Two aspects of the conference were especially noteworthy. One was its attempt to combine scholarly contributions with perspectives from social movements and NGOs: the invited speakers included not only academics based at institutions around the world, but also local activists and campaigners from across Latin America; though for obvious reasons, there was a much stronger Peruvian presence. As a result, the event had a strong trans-Latin American character, pointing to problems shared by the Andean countries and Mexico, by Central America and the Southern Cone alike. Many of these revolve around “extractivism”, shorthand for the whole complex of political, social and economic phenomena that have gone along with the resource boom of the last decade in much of Latin America. In Peru, mining has fed the country’s recent economic resurgence, but as many of the speakers at the conference testified, it has also brought environmental damage and dispossession of entire communities, from the Pasco region in the central highlands to Celendín in the north, to Cuzco and Tambo in the south. By October 2014, mining concessions accounted for some 20 percent of Peruvian territory, according to a spokesman for Red Muqui, one of the organizers of the conference; moreover, these mining concessions now affect an estimated half of the country’s 6,000-plus comunidades campesinas.

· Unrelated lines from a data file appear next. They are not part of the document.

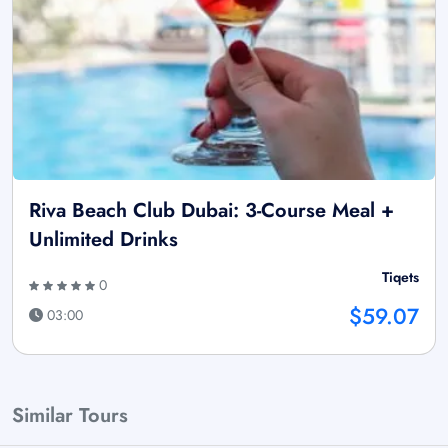
Riva Beach Club Dubai: 3-Course Meal +
Unlimited Drinks
Tiqets
0
$59.07
03:00
Similar Tours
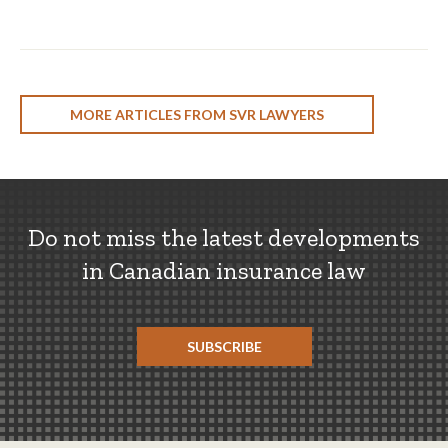
MORE ARTICLES FROM SVR LAWYERS
Do not miss the latest developments
in Canadian insurance law
SUBSCRIBE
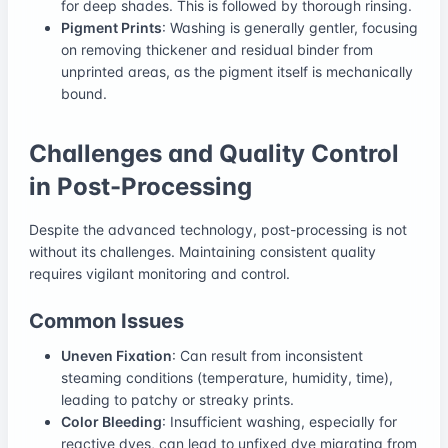
for deep shades. This is followed by thorough rinsing.
Pigment Prints
: Washing is generally gentler, focusing
on removing thickener and residual binder from
unprinted areas, as the pigment itself is mechanically
bound.
Challenges and Quality Control
in Post-Processing
Despite the advanced technology, post-processing is not
without its challenges. Maintaining consistent quality
requires vigilant monitoring and control.
Common Issues
Uneven Fixation
: Can result from inconsistent
steaming conditions (temperature, humidity, time),
leading to patchy or streaky prints.
Color Bleeding
: Insufficient washing, especially for
reactive dyes, can lead to unfixed dye migrating from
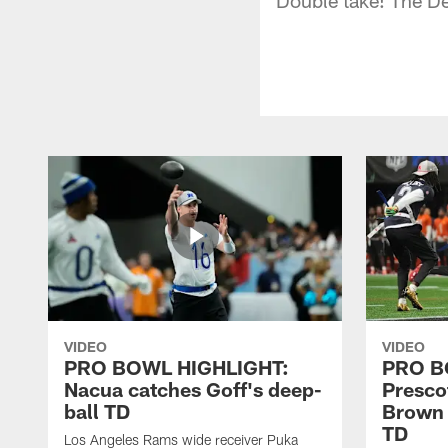
VIDEO
VIDEO
PRO BOWL HIGHLIGHT:
PRO B
Nacua catches Goff's deep-
Prescot
ball TD
Brown 
TD
Los Angeles Rams wide receiver Puka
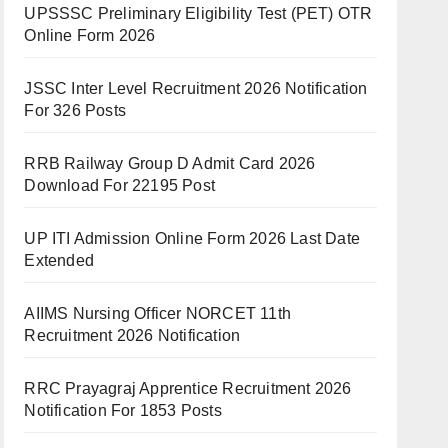
UPSSSC Preliminary Eligibility Test (PET) OTR
Online Form 2026
JSSC Inter Level Recruitment 2026 Notification
For 326 Posts
RRB Railway Group D Admit Card 2026
Download For 22195 Post
UP ITI Admission Online Form 2026 Last Date
Extended
AIIMS Nursing Officer NORCET 11th
Recruitment 2026 Notification
RRC Prayagraj Apprentice Recruitment 2026
Notification For 1853 Posts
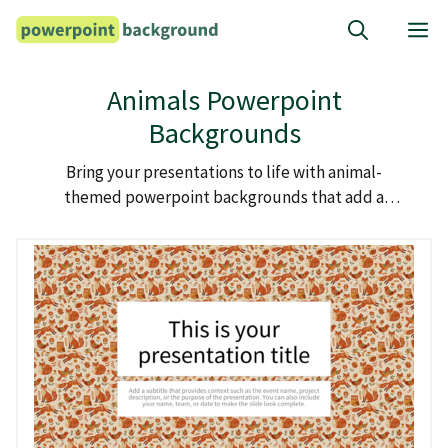
Skip
M
to
content
Animals Powerpoint
Backgrounds
Bring your presentations to life with animal-
themed powerpoint backgrounds that add a
splash of nature’s charm and diversity.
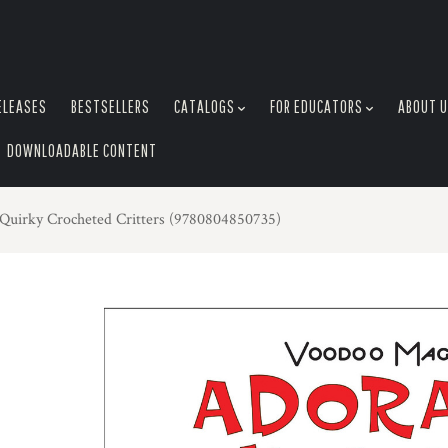
ELEASES
BESTSELLERS
CATALOGS
FOR EDUCATORS
ABOUT 
DOWNLOADABLE CONTENT
Quirky Crocheted Critters (9780804850735)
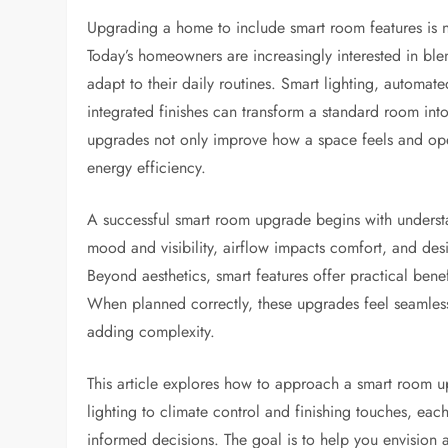
Upgrading a home to include smart room features is no
Today’s homeowners are increasingly interested in ble
adapt to their daily routines. Smart lighting, automat
integrated finishes can transform a standard room int
upgrades not only improve how a space feels and ope
energy efficiency.
A successful smart room upgrade begins with understa
mood and visibility, airflow impacts comfort, and de
Beyond aesthetics, smart features offer practical ben
When planned correctly, these upgrades feel seamless
adding complexity.
This article explores how to approach a smart room u
lighting to climate control and finishing touches, e
informed decisions. The goal is to help you envision 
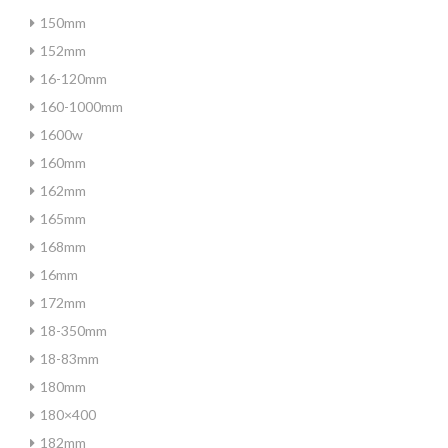
150mm
152mm
16-120mm
160-1000mm
1600w
160mm
162mm
165mm
168mm
16mm
172mm
18-350mm
18-83mm
180mm
180×400
182mm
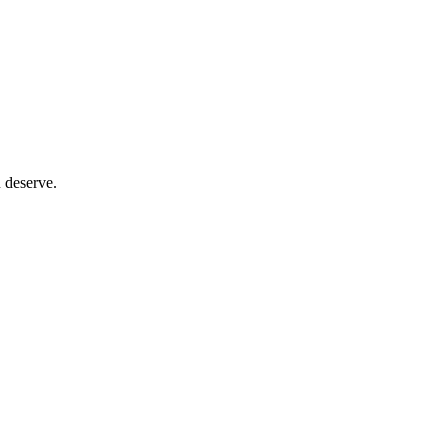
 deserve.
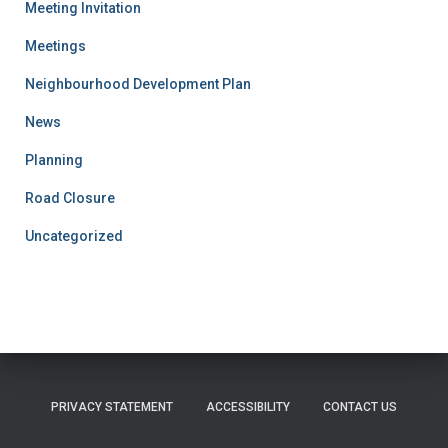
Meeting Invitation
Meetings
Neighbourhood Development Plan
News
Planning
Road Closure
Uncategorized
PRIVACY STATEMENT
ACCESSIBILITY
CONTACT US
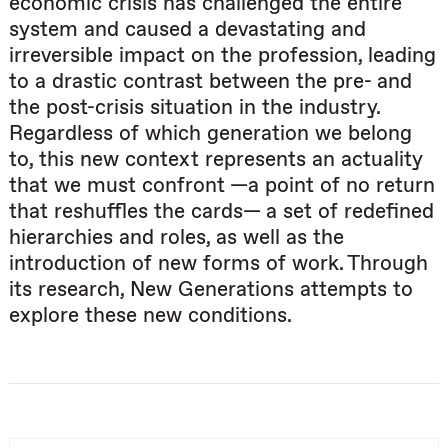
economic crisis has challenged the entire
system and caused a devastating and
irreversible impact on the profession, leading
to a drastic contrast between the pre- and
the post-crisis situation in the industry.
Regardless of which generation we belong
to, this new context represents an actuality
that we must confront —a point of no return
that reshuffles the cards— a set of redefined
hierarchies and roles, as well as the
introduction of new forms of work. Through
its research, New Generations attempts to
explore these new conditions.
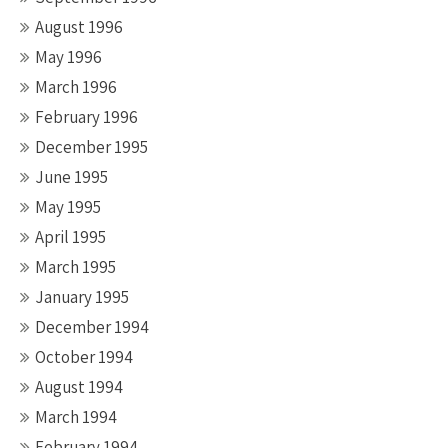
August 1996
May 1996
March 1996
February 1996
December 1995
June 1995
May 1995
April 1995
March 1995
January 1995
December 1994
October 1994
August 1994
March 1994
February 1994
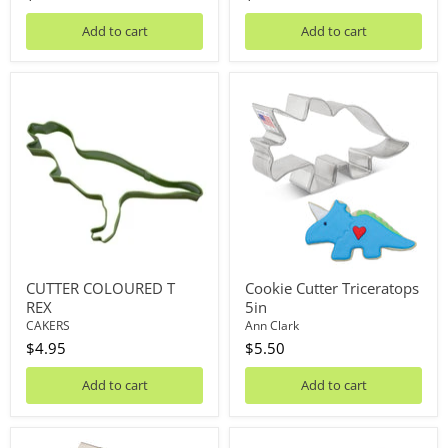
Add to cart
Add to cart
CUTTER
Cookie
COLOURED
Cutter
T
Triceratops
REX
5in
CUTTER COLOURED T
Cookie Cutter Triceratops
REX
5in
CAKERS
Ann Clark
$4.95
$5.50
Add to cart
Add to cart
Cookie
Cutter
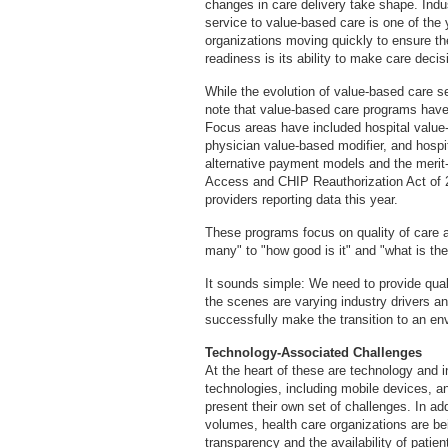
changes in care delivery take shape. Indust
service to value-based care is one of the 
organizations moving quickly to ensure the
readiness is its ability to make care deci
While the evolution of value-based care se
note that value-based care programs have 
Focus areas have included hospital value
physician value-based modifier, and hospit
alternative payment models and the merit-
Access and CHIP Reauthorization Act of 2
providers reporting data this year.
These programs focus on quality of care a
many" to "how good is it" and "what is the
It sounds simple: We need to provide qual
the scenes are varying industry drivers and 
successfully make the transition to an envi
Technology-Associated Challenges
At the heart of these are technology and in
technologies, including mobile devices, an
present their own set of challenges. In add
volumes, health care organizations are be
transparency and the availability of patie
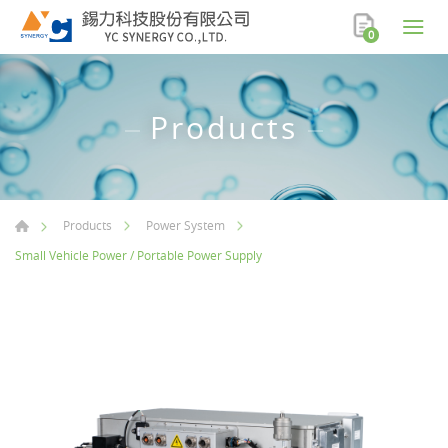
0
Products
Products
Power System
Small Vehicle Power / Portable Power Supply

The second striking feature of the event was the way discussion moved between historical analyses and the issues dominating the present. There were presentations chronicling land struggles that have taken place over the past half-century in such countries as Chile, Ecuador, Venezuela, Bolivia and Mexico, pointing again and again to the connection between popular mobilizations in the countryside and substantive change in ownership and control over the land; without the one, the other is unlikely if not impossible. In a keynote speech Sinclair Thomson from the History Department at NYU offered a much deeper historical perspective, tracing the “problem of the land” through the early twentieth century, where it occupied a prominent place in the thought of the Peruvian Marxist José Carlos Mariátegui, all the way back to indigenous uprisings against Spanish colonial rule in the late eighteenth century – the most durable being that led by Túpac Amaru, who posed a direct challenge to Spanish sovereignty in this part of the Americas. Taking this longer historical view, Thomson argued, might encourage us to see struggles over the land as not only economic and political in nature, but also in part as battles between contending ideas of sovereignty, and between different conceptions of territory.